SENARYO 3: MARATONCULAR
Araştırmada son yapıyı ise 'maraton' oluşturuyor. Bu gruptaki oyuncular sayısal bankacılığa hazırlıkta fazla gelişmemiş durumda. Bunun sebepleri de araştırmada sert yasal kısıtlar veya finansal istikrarsızlık olarak gösteriliyor. Bu yapıda, ortam da ağır bir gelişim sergiliyor, pazar ya sayısala hazır olmuyor ya da müşteriler klasik şube yaklaşımını tercih ediyor. Almanya, Fransa ve İspanya bankalarının bu kategoriye örnek olabileceği belirtilen araştırmada aksiyon planındaki ilk öneri 'kademeli ve güçlü bir sayısal dönüşüm planı oluşturmak' olarak gösteriliyor. İkinci plan adımı ise köklü, geleneksel sistemleri silbaştan oluşturmak. Burada da bankanın içinde kurum kültürü, BT süreçleri gibi başlıkları içeren kapsamlı çalışmalar yapmak yer alıyor.
Her adımın bir bedeli var
Araştırmaya göre bankalar öyle ya da böyle sayısal olacak. Bu sadece zamana bağlı bir süreç. Müşteriler, rakipler ve hatta düzenleyici kurumlar bile bu yönde ilerlerken., bugünün şube tabanlı geleneksel oyuncuları da direkt bankacılık ve yaratıcı finansal teknoloji oyuncuları ile adımlar atacak. Köklü bir maziyi sırtlayan geleneksel bankalar için iç kaynaklı engelleri aşmak hayati önem taşıyor. Hızlı karar alma ve işleme, müşteri odaklı kanal yönetimini yenilenen yönetim mekanizmaları ile kurgulama, çevik, yüksek performanslı BT yapımları oluşturmak için bu şart. Daha iyi ve hızlı inovasyon, şeffaf ürün ve hizmet sunumları ve yeni gelir kaynakları konularında planlı ilerlemek önemli. Direkt bankalar için esas mücadele noktası ise imaj yenilemek, yani zengin ürün ve hizmetlerle müşteri deneyimi sunabilmek. Bazı durumlarda markanın yenilenmesinin bile gerekebileceğine dikkat çekilen araştırmada buna örnek olarak ING Direct'in ‘Capital One 360’ ismini alarak yenilenmesi gösteriliyor.
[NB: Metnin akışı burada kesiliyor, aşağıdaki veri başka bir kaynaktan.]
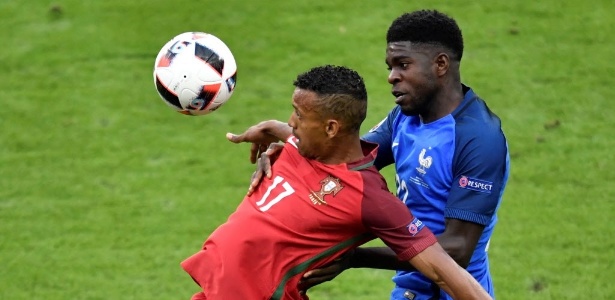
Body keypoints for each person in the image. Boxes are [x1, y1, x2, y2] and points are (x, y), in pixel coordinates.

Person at [227, 10, 509, 300]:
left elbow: (457, 248)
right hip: (413, 287)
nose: (391, 77)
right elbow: (341, 157)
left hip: (455, 291)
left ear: (440, 64)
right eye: (390, 66)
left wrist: (355, 257)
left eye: (403, 65)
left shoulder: (478, 139)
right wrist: (290, 142)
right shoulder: (405, 116)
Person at [182, 65, 491, 300]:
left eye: (299, 114)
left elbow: (443, 271)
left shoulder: (369, 198)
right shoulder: (302, 145)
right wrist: (270, 128)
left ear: (331, 128)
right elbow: (288, 132)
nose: (291, 121)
Banka dışı yapılar ve diğer finansal teknoloji oyuncuları da artık bu yapının içinde yerini alıyor. Araştırmanın tahmini, bu eksende bankalar ve inovatörler arasında daha fazla işbirliklerinin görüleceği yönünde. Bu işbirlikleri sayısal seyahate de hızlandıracak. Çünkü bu işbirlikleri müşterilere bankacılık deneyimlerini geliştirmek için yepyeni yöntemler elde etmelerini sağlayacak. Bankacılık da bu eksende daha geniş bir hizmet yelpazesine sahip olacak, bu yelpazede çok iş ortağı bulunacak, farklı bir müşteri deneyimini sunmak için ortak çalışacaklar. Bu da beraberinde yenilikçi, hızlı ve ihtiyaçları proaktif olarak karşılayan bir bankacılık yapısını beraberinde getirecek. İleri görüşlü finans kuruluşları için nasıl ve ne zaman adıl atmak gerektiği dikkatlice ele alınması gereken bir konu olacak. Bu süreçte bölgesel bankacılık ortamı yakın takipte olacak. Kurumsal çeviklik ve BT'de geliştirmeler burada kilit önemde.